We have also learned that, at the same time GSK was compiling its findings, it was also applying to use Ropinirole for a different condition, RLS. It then also collaborated with a private hospital in the US to see if its drug was effective as a treatment for sexual dysfunction in 2005.

GSK told the BBC that its drug was extensively trialled, continues to be approved by regulators around the world, and that side effects are clearly stated. It said that it did not sponsor or design the 2005 trial.

In a statement, the Medicines and Healthcare products Regulatory Agency (MHRA) said it took years for warnings to appear in 2007 because such a decision requires all available evidence to be considered – and leaflets cannot include an “exhaustive” list of behaviours as many are “individualised”.

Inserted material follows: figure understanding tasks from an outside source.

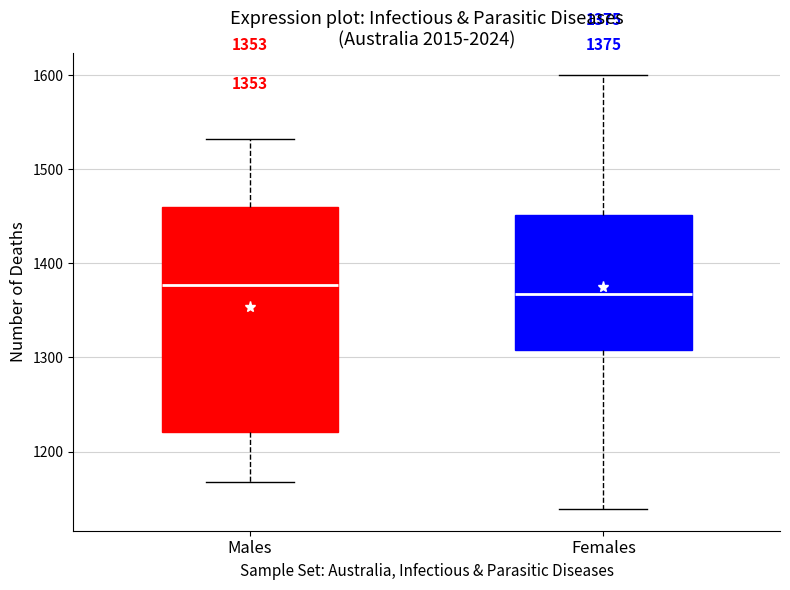

Which box has the highest median line?

Males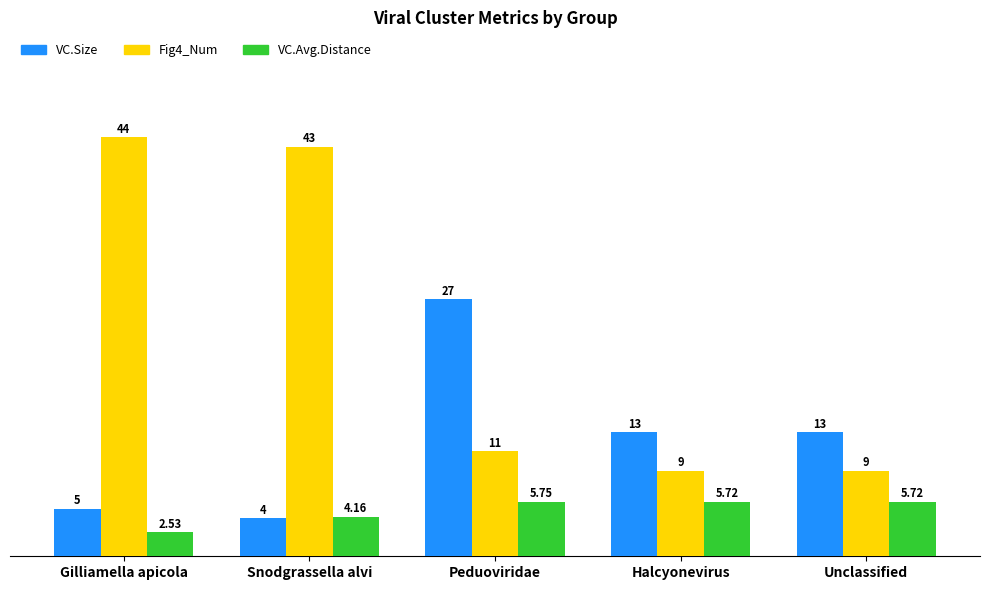

What are all the series names shown in the legend?

VC.Size, Fig4_Num, VC.Avg.Distance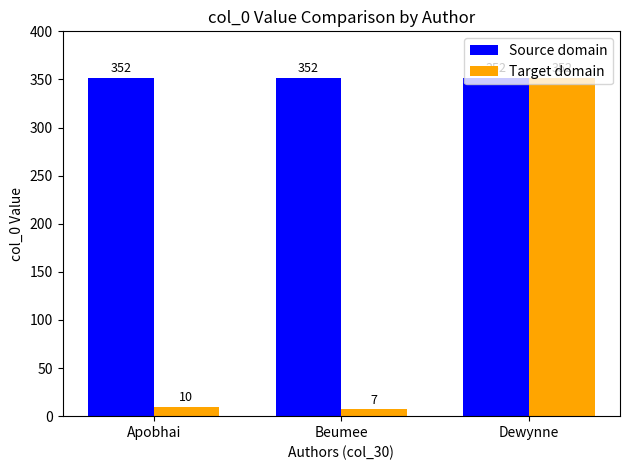

How many bars are there in each group?

2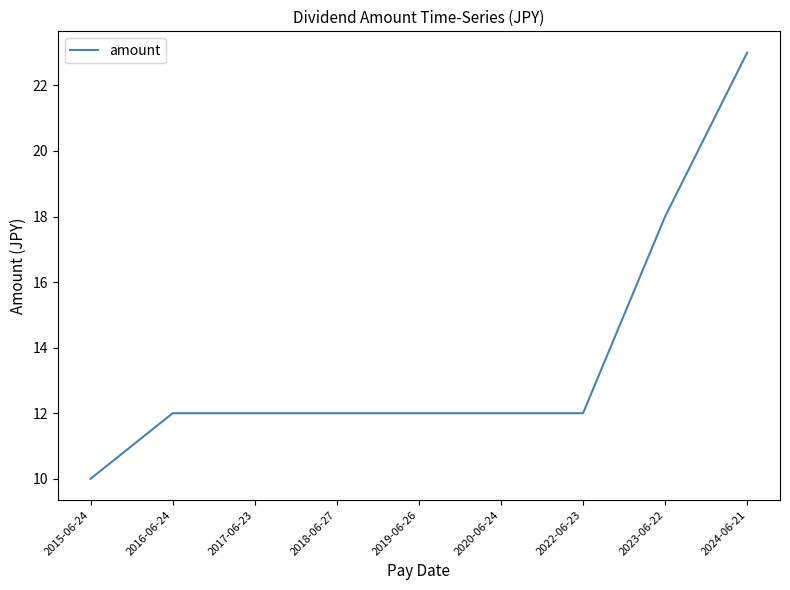

Reading right to left, transcribe all the data shown in this chart.

23	18	12	12	12	12	12	12	10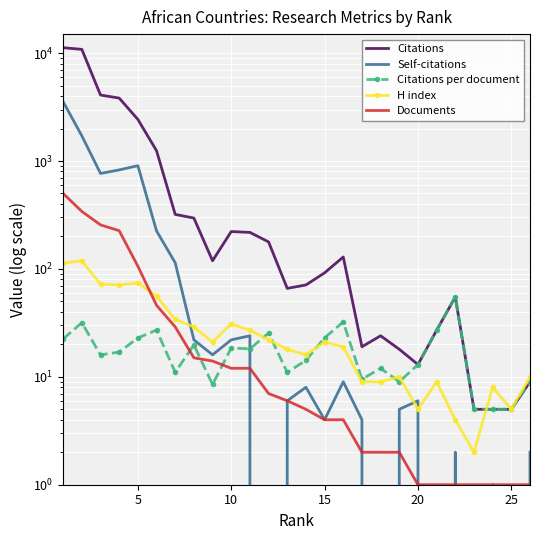

What is the difference between the second highest and second lowest values in the Documents series?

340.0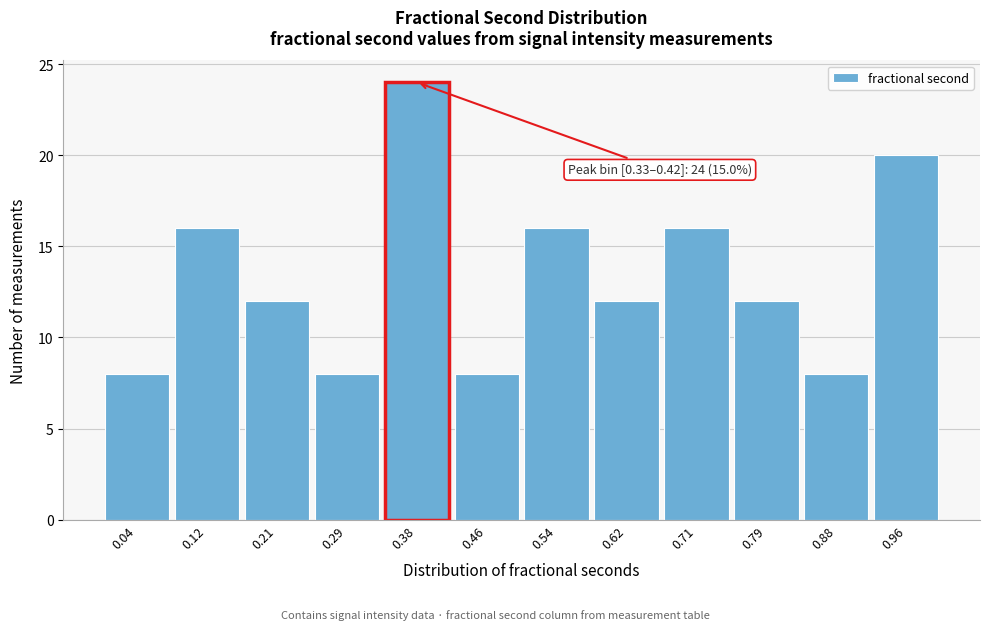

Which range on the x-axis has the tallest bar?

0.33 to 0.42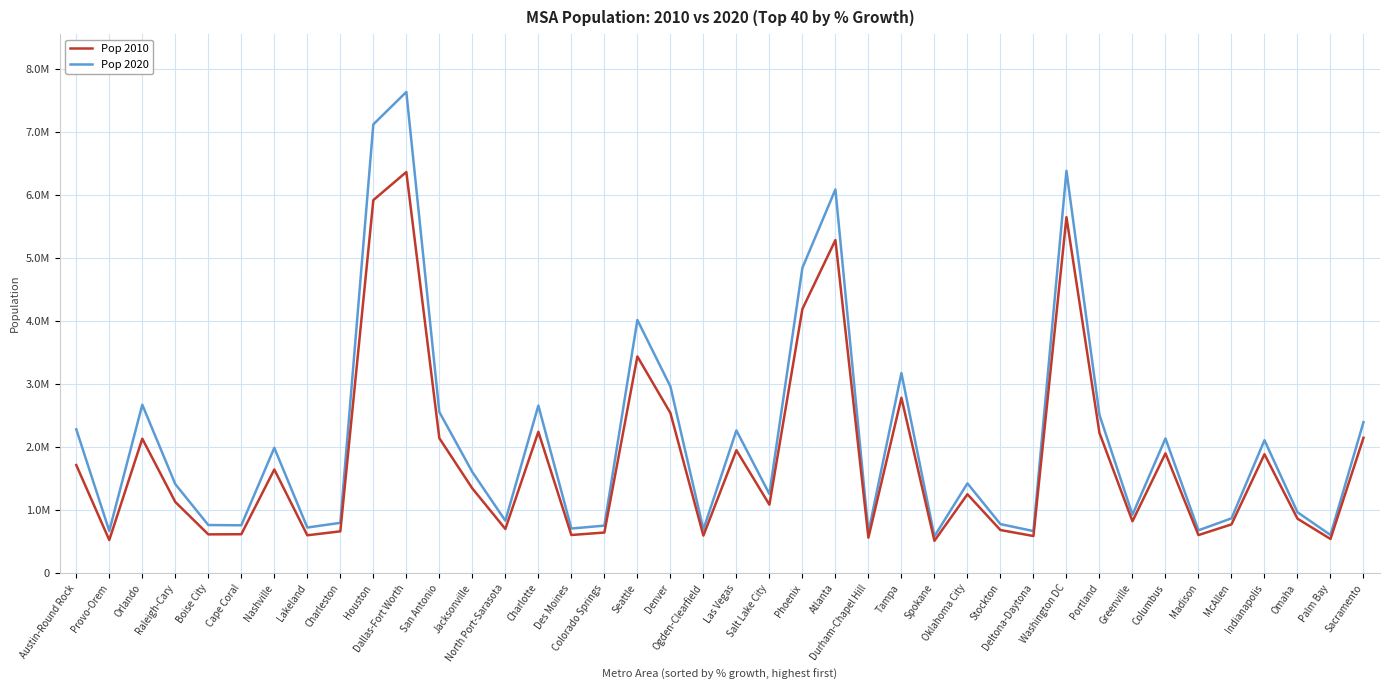

Which category has the highest value across all series?

Dallas-Fort Worth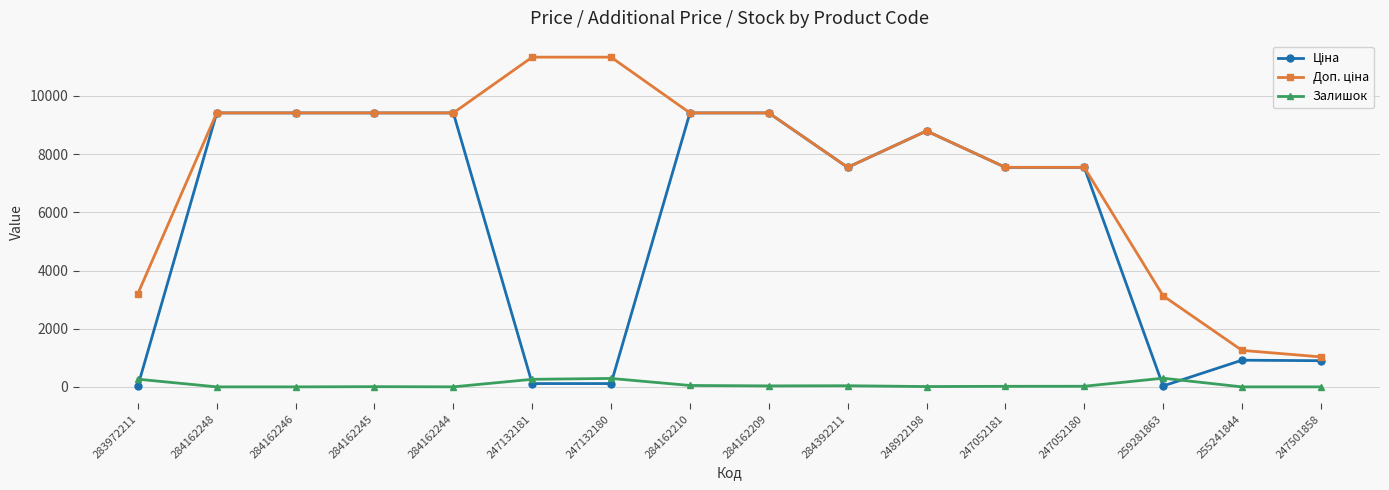

What is the total value across all series at 247501858?

1930.3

Many of the people who contacted the BBC also said they felt they had no recourse to justice for side effects they say they weren’t properly warned about.

However, outside the UK, a number of legal cases have been lodged – ranging from compensation claims to criminal cases where defendants have walked free.

A year ago, a Belgian court acquitted a man who had sexually assaulted his four-year-old granddaughter on the grounds that his Ropinirole medication had caused his paedophilic behaviour.

Next month, a major judgement is expected in a French court after a man in his 50s sued GSK for failing to adequately warn patients of these side effects.

The man says the medication destroyed his relationship with his partner – and he lost €90,000 (£78,600) to compulsive gambling and spending.

He is requesting damages – and for the company to recognise liability.